According to the spokesman, the allocation ratio has been reversed in the Q2 programme, with NNPC handling 41.7 per cent and private marketers 58.3 per cent.

In a related development, Kachikwu raised a 14-man committee charged with the task of doing everything possible “to bring back peace to the IPMAN at the national, zonal and depot levels.”

In a meeting with members of IPMAN, yesterday, the minister charged them to work with relevant government agencies such as the NNPC, Department of Petroleum Resources (DPR) and other stakeholders to ensure that the prevailing fuel scarcity “becomes a thing of the past as quickly as possible.”

Speaking shortly after the deliberations, the National Secretary of IPMAN, Danladi Pasali, expressed the readiness of the association to assist the Federal Government in bringing a lasting solution to the fuel situation in the country within the next two weeks as stated by Kachikwu during a recent meeting with the Senate Committee on Petroleum Downstream.

The minister had assured the Senate Committee that the lingering fuel crisis would be over within the next two weeks.
Aligning IPMAN with this objective, Pasali stated: “In the spirit of reconciliation and patriotism, we have resolved to forget our differences and work together towards providing products to our various stations across the country in order to ease the hardship on Nigerians.”

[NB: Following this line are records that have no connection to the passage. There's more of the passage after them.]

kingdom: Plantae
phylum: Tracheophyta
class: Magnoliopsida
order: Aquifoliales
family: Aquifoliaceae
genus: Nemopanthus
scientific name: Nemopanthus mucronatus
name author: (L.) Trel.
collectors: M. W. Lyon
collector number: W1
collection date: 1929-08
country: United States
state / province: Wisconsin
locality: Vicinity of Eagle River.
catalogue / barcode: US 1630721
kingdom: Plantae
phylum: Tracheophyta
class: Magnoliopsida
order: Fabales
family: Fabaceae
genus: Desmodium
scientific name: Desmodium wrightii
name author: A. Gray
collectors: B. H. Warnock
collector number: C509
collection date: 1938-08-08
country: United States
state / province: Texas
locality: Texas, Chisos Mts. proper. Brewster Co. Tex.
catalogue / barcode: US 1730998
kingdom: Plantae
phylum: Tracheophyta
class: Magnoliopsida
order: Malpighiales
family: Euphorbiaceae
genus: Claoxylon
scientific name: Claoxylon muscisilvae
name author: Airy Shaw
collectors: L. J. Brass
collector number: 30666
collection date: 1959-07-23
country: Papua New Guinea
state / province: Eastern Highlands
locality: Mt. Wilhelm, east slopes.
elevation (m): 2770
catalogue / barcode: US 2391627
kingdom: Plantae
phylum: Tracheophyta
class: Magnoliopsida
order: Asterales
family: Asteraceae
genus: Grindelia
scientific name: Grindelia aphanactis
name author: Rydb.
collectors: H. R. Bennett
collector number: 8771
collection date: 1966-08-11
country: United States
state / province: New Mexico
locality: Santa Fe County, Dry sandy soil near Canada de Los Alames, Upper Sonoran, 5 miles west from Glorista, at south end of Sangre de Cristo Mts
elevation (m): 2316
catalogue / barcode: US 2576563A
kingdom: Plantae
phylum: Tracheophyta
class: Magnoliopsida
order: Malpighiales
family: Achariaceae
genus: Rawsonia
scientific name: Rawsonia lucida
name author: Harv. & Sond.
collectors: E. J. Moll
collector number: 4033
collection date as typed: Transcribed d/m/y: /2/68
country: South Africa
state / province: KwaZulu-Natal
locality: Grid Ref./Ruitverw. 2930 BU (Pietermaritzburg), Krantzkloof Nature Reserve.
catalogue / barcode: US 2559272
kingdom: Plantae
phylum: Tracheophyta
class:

As the fuel scarcity lingers, commuters across the country are still going through a hard time in search of fuel, as most filling stations in the metropolis have no product to dispense. Apart from the Conoil station opposite the NNPC Towers, NNPC mega station on the Olu Obasanjo Way, Wuse Zone 1 Abuja and a few other stations, no filling station was selling as at yesterday evening.

While blaming a lack of long-term planning for the inability of Nigeria to build new refineries after years of experiencing fuel shortage, former President of the Petroleum and Natural Gas Workers Senior Staff Association (PENGASSAN), Peter Esele explained that the penchant of successive governments for basing planning on ad hoc arrangement had not done the country any good.

His explained: “Have we sat down to find out what would be our energy need in the next 10 or 20 years to come? Does Nigeria have a roadmap on how to achieve self-reliance in petrol need in another 20 years? What is our future plan on how to move the petroleum industry forward, apart from the omnibus Petroleum Industry Bill (PIB) that has not been passed in the last eight years? There is no national goal on nearly everything Nigeria is doing.”

Therefore, Esele called on President Buhari to develop a policy on the development direction of the country in critical sectors of the economy.

He submitted that no businessman or International Oil Company (IOC) would build refineries in the country as long as government failed to remove incentives offered by an importation regime.
“Why would anybody be interested in building refineries when he knows he will make more money through importation of petrol? It is time for government to adopt a stick-an- carrot approach in dealing with marketers,” Esele stated.